Roshan Mathew was driving back home after shooting at Kumarakom for a new film co-starring Nimisha Sajayan. That’s when this conversation about his latest film, ‘Night Drive’ happened. Meanwhile, Roshan is now spreading his wings across languages and has just finished a Tamil film with Vikram and a Hindi project with Alia Bhatt.

Tell us more about your latest film, ‘Night Drive’?

I would like to think that ‘Night Drive’ is something I have never done before. As the name suggests, it’s about events that happen during a single night. It is an edge-of-the-seat thriller as well as an out-and-out entertainer. Since the film is directed by ‘Puli Murugan’ fame Vaishakan, rest assured it will be engaging. Anna Ben plays the heroine while Indrajith is also essaying a key role.

You are making your Tamil film debut with a Vikram film. That sounds huge!

Yes. ‘Cobra’ is my Tamil film debut headlining Vikram. This psychological action thriller is also my first big-budget film. They have a humongous crew. I was thrilled when I got the offer. In fact, this is also the film that had the longest shooting schedule. The shooting started two years ago. In between came Covid, lockdown, and the subsequent second wave and the third wave. It was a challenging film to shoot, and we had to undergo various obstacles. But I was floored by Vikram’s dedication and patience in spite of the film’s erratic and lengthy shooting schedule. He is the simplest person I have seen in my life. I consider myself blessed to have worked with him.

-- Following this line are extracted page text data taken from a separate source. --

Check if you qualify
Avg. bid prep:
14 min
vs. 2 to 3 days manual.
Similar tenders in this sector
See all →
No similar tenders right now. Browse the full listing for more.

You began as a villain in ‘Puthiya Niyamam’ and then you switched to positive roles and then in between you did characters with negative shades. Won't that affect your image as a star?

I would rather be known as a good actor than a star. You can only be called a good actor if you experiment with all kinds of characters. At times I think it’s far more difficult to pull off a villain than a hero. A villain doesn’t have the advantage of getting the audience sympathy like the hero. The narrative will always throw more avenues for the hero to strike a chord with the audience, while the villain has the risk of ending up as one-dimensional. I want to play character roles, comedy, and villainy. I don’t want to limit myself to stereotypical roles as an actor.

You are back in Bollywood after Anurag Kashyap’s ‘Choked’ and this time with Alia Bhatt.

Each industry works differently. Their attitude towards cinema will be distinct. ‘Choked’ directed and produced by Anurag Kashyap was my Bollywood debut. My second film is ‘Darlings’ directed by Jasmeet K Reen, and I am thrilled to share screen space with Alia Bhatt, Shefali Shah, and Vijay Varma. Alia Bhatt comes to the sets fully prepared. I don’t know if she comes on the sets after a detailed character study or if her experience helps her to quickly slip into the character. I think we can learn a lot by observing every small and big actor on the sets. I take each film as an acting class and consciously try to update myself as an actor after every film. The love I receive from my audience is my biggest encouragement and reward.